Consider using MOQ if possible. Other way you could go, is by creating dummy classes (fixtures) which will simulate the external components with dummy data.

Moq (pronounced "Mock-you" or just "Mock") is the only mocking library for .NET developed from scratch to take full advantage of .NET 3.5 (i.e. Linq expression trees) and C# 3.0 features (i.e. lambda expressions) that make it the most productive, type-safe and refactoring-friendly mocking library available. And it supports mocking interfaces as well as classes. Its API is extremely simple and straightforward, and doesn't require any prior knowledge or experience with mocking concepts.

Lukas Šalkauskas
I user RhinoMocks but unfortunately I'm constrained to .NET 2.0. Nevertheless, I still need to create interfaces and adapter classes so that I can mock somethink, don't I?
trendl
+1  A: 

Instead of a bunch of interfaces and classes. Make a bunch of interfaces and only one implementation class for all the interfaces.
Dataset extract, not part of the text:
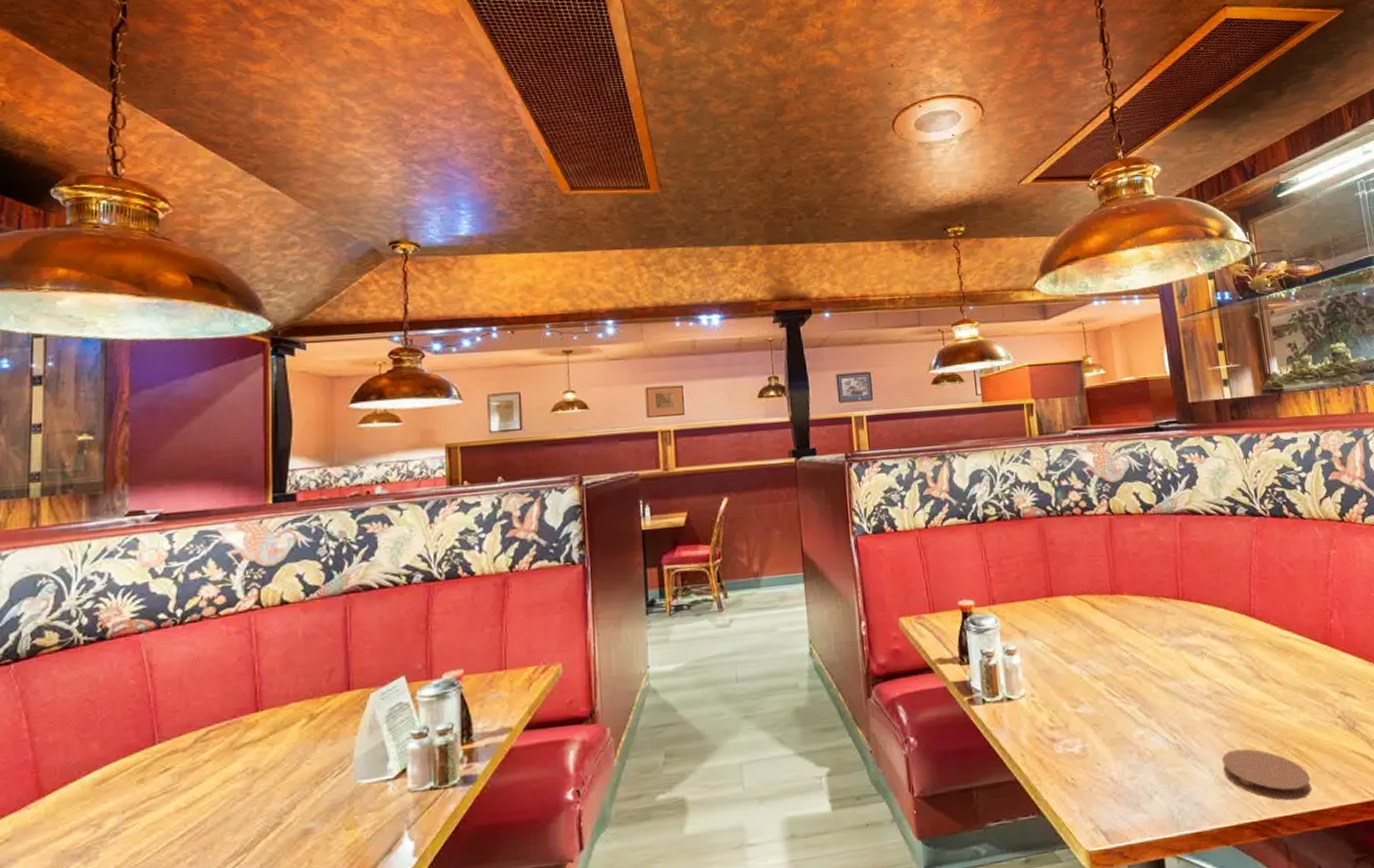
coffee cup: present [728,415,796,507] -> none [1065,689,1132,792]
I imagine this third party doesn't follow the Tell don't ask policy. It probably ejects a lot of state.

Try to keep all the third-party state in the implementation class. Don't let it leak pass the interfaces.

Remember that the interfaces will be roles not objects.
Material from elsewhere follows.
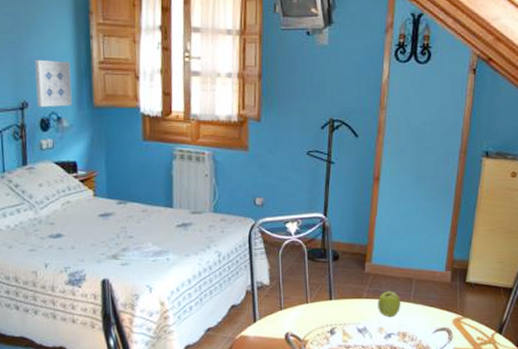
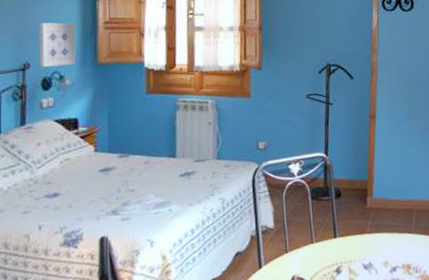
apple: present [378,290,400,317] -> none [381,222,403,251]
You write: Often I need to expose the wrapped type as well which I do by exposing it as an object. This is way wrong!

The best example that I can think of is the data pattern Data Gateway, except you will be using Third-Party Gateway.
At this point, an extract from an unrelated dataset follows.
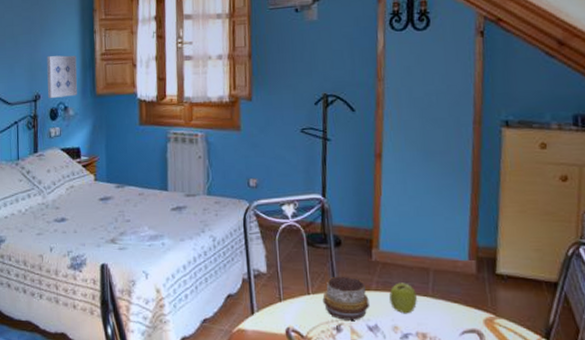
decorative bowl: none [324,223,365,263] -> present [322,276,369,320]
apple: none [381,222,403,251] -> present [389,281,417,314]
Don't ever expose anything from the third-party. if you need a data object of some sort. convert third-party object to your own object and use it.

[EDIT] The comment about 3rdParty message producers requiring a 3rdParty message is exactly what I'm talking about wrapping. If you take a data gateway that uses a relational database. Lets say we want to find an item in the database. My Model doesn't create an SQL then query the database. Instead I use an interface role: itemGateway.find(index). Now in find method is where we would generate the SQL and do the connection/query/close on the database. So in your unit tests you can mock the gateway when testing for find in your model. This is what I would call combat training. The real hard part now comes from the operational programming shit (The Matrix). You could then test just through the gateway. This would be the way I test. My gateway would need about three to four objects (the fourth would be configuration to get tables if your schema is complex). The other three role objects would be SQLBuilder, DataReader, and DB. These all can be mocked so that you could verify the interactions of the interface call. So in the example you would need all three objects.

sql = sqlBuilder.buildItemFind(table, index);
db.executeQuery(sql);
reader = reader.setresult(db.result);
return reader.item();

In an example of itemGateway.save(data), you would only need the SQLBuilder and database.

Gutzofter
I don't like exposing the wrapped objects either. The reason I do it is that some wrapped types need to access other wrapped types. E.g. I have a third-party MessageProducer that needs a third-party Message object to send it. I have wrapped both of these types in Adapters and use the adapters wherever I can. Unfortunately in some cases it's not possible
trendl
Actually, through refactoring, I'm able to hide some of the wrapped objects. Maybe I will be lucky and hide all of them.
trendl
+1  A: 

Some frameworks (NMock2, Rhino Mocks, and TypeMock for sure) can mock concrete types instead of interfaces by creating proxies that inherit from those types - so to do this, your the third-party API methods would have to be virtual and the classes can't be sealed.

Otherwise you don't have any choice: if you want to unit test your classes that depend on those APIs, you'll have to create adapter interfaces and wrappers.